How likely is it that you will skip the treatment, ensuring more pain and increasing the potential for joint damage and disability?
Is this the kind of “skin in the game” that we believe patients should bear, and do we really think it will bring down health care costs? As stakeholders and policymakers have traveled along the road to better value in health care, we may have forgotten that the end destination ought to be better patient outcomes. The start of that important journey often begins at the pharmacy counter.
Growth of HDHPs
Nearly one in three Americans are now enrolled in high-deductible health plans (HDHPs), up from barely one in 10 at the start of this decade — dramatically changing the landscape of how people get access to care. Now millions of Americans, just like that RA patient at the counter, are paying substantial sums out of their own pockets for health care before their insurance starts to defray some of the costs. The consequences of this shift are playing out in a wide variety of ways.
Most HDHPs are offered in conjunction with a health savings account (HSA). Members of the plan use the HSA to pay co-pays, deductibles and other medical expenses. The intention is that these kinds of plans have the potential to contain health care costs and engage enrollees more fully in managing their health and health care decisions.
Yet in many cases, this is not working out well for the patient. In these HDHPs, patients are paying as much as $6,000 per individual (and nearly double that for a family) in deductible costs before their insurance kicks in. That is a huge bite, especially for lower-income families, and we have to begin asking ourselves whether it is achieving a positive outcome for patients and for the health care system as a whole.
Putting off treatment shouldn’t be the point
Deductibles and co-payments are common tools in our health care system, intended to encourage judicious use of resources. But these structures are often solely based on the cost of the medication or service, not on the value of the treatment to the consumer or patient.
For patients with chronic conditions, this issue is critical. In part because of an IRS rule, high-deductible health plans linked to HSAs cannot waive the deductible for medications important for chronic conditions, as they can for preventive services.
A Journal of Internal Medicine study showed that chronic care patients in an HDHP were three to four times more likely to delay or forgo care than patients in a traditional health care plan. Another study, this one in the Journal of Occupational and Environmental Medicine, found a 31% increase in medication nonadherence in an HDHP compared to a traditional preferred provider organization (PPO) plan.
Putting off needed care is a problem even for those with incomes far above the national average. A National Bureau of Economic Research study found that newly enrolled HDHP members with median incomes of $125,000 to $150,000 cut back on preventive care, physician office visits and prescription drugs. The sickest members of this health plan cut back their health care use by 20%.
All of these problems might explain why pharmacists are concerned about the impact of the HDHPs on their patients when they show up at the pharmacy counter. They are not the only providers who are voicing objections: in a recent Journal of the American Medical Association poll, physicians rated growth of HDHPs as their least favorite tool in the insurance arsenal.
Where do we go from here?
A recent Kaiser Family Foundation poll showed that 43% of insured Americans are finding it difficult to pay for deductibles, up from 34% just two years ago. Clearly, the cost barriers are impacting the ability of patients to get needed care, and it’s not clear that the higher deductibles are making any significant impact on premiums. For example, on the drugcostfacts.org website run by the Biotechnology Innovation Organization, an insurance calculator shows that increasing the annual deductible from $3,000 to $6,000 in an open PPO plan saves a family just $17 a month in premiums.
Stakeholders from pharmacists to payers to pharmacy benefits managers to the biopharmaceutical industry need to work together to improve this system in two key ways. First, we need to ensure patients know how to best use their existing plans so they do not put off treatments that help avoid worse outcomes.
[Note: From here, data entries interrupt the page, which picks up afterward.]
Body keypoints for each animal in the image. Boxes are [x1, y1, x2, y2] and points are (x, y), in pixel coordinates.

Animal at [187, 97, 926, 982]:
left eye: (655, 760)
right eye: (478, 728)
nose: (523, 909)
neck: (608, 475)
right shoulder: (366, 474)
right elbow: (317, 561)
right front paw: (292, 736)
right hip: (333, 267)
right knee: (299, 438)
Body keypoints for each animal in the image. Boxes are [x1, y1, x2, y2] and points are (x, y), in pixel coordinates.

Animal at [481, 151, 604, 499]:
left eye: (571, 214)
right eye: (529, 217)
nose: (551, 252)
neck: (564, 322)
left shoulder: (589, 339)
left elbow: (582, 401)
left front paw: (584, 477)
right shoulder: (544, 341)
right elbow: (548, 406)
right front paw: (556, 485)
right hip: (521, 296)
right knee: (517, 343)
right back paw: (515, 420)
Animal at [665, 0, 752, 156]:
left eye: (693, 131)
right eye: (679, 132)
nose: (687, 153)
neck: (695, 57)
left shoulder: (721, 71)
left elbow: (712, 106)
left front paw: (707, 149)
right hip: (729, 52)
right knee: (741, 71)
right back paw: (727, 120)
Second, in a larger sense, structural changes are needed to make sure that patients — especially those patients with chronic conditions — have full access to high-value treatments.
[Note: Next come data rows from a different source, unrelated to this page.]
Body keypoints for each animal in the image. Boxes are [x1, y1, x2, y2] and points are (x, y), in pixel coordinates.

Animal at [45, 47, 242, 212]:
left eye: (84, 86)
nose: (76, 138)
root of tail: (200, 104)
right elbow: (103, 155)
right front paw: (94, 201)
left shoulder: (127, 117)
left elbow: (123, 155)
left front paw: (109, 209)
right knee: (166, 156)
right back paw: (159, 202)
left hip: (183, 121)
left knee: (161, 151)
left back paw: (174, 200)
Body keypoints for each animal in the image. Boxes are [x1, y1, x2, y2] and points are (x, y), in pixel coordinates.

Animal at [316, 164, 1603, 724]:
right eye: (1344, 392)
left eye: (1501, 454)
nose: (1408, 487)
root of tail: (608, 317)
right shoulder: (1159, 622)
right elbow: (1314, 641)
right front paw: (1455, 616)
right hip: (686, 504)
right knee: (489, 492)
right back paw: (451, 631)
For example, Dr. Mark Fendrick, who heads the Center for Value-Based Insurance Design at the University of Michigan, has noted that IRS regulations could be revised to allow chronic medications to be covered outside of the deductible.
Insurance plans could also be crafted in a way that supports high-value treatments. Fendrick also suggests a “dynamic” approach that aligns consumer cost-sharing with the actual clinical value for the individual patient. This would still enable lower-cost therapies for initial use when they are clinically effective and appropriate, but would also reduce the burden on patients whose providers deem it necessary to move them to a higher-line treatment if the initial therapy is ineffective.
It is in everyone’s interest to give patients and providers incentives to avoid unnecessary and inappropriate care. But if we are going to move to a health care system that rewards value, we must work together to make sure that asking patients to share more of the cost aligns with care that achieves better outcomes. For if we fail, what we end up is the worst of both worlds — higher costs for all, a greater burden on families and poorer health for patients.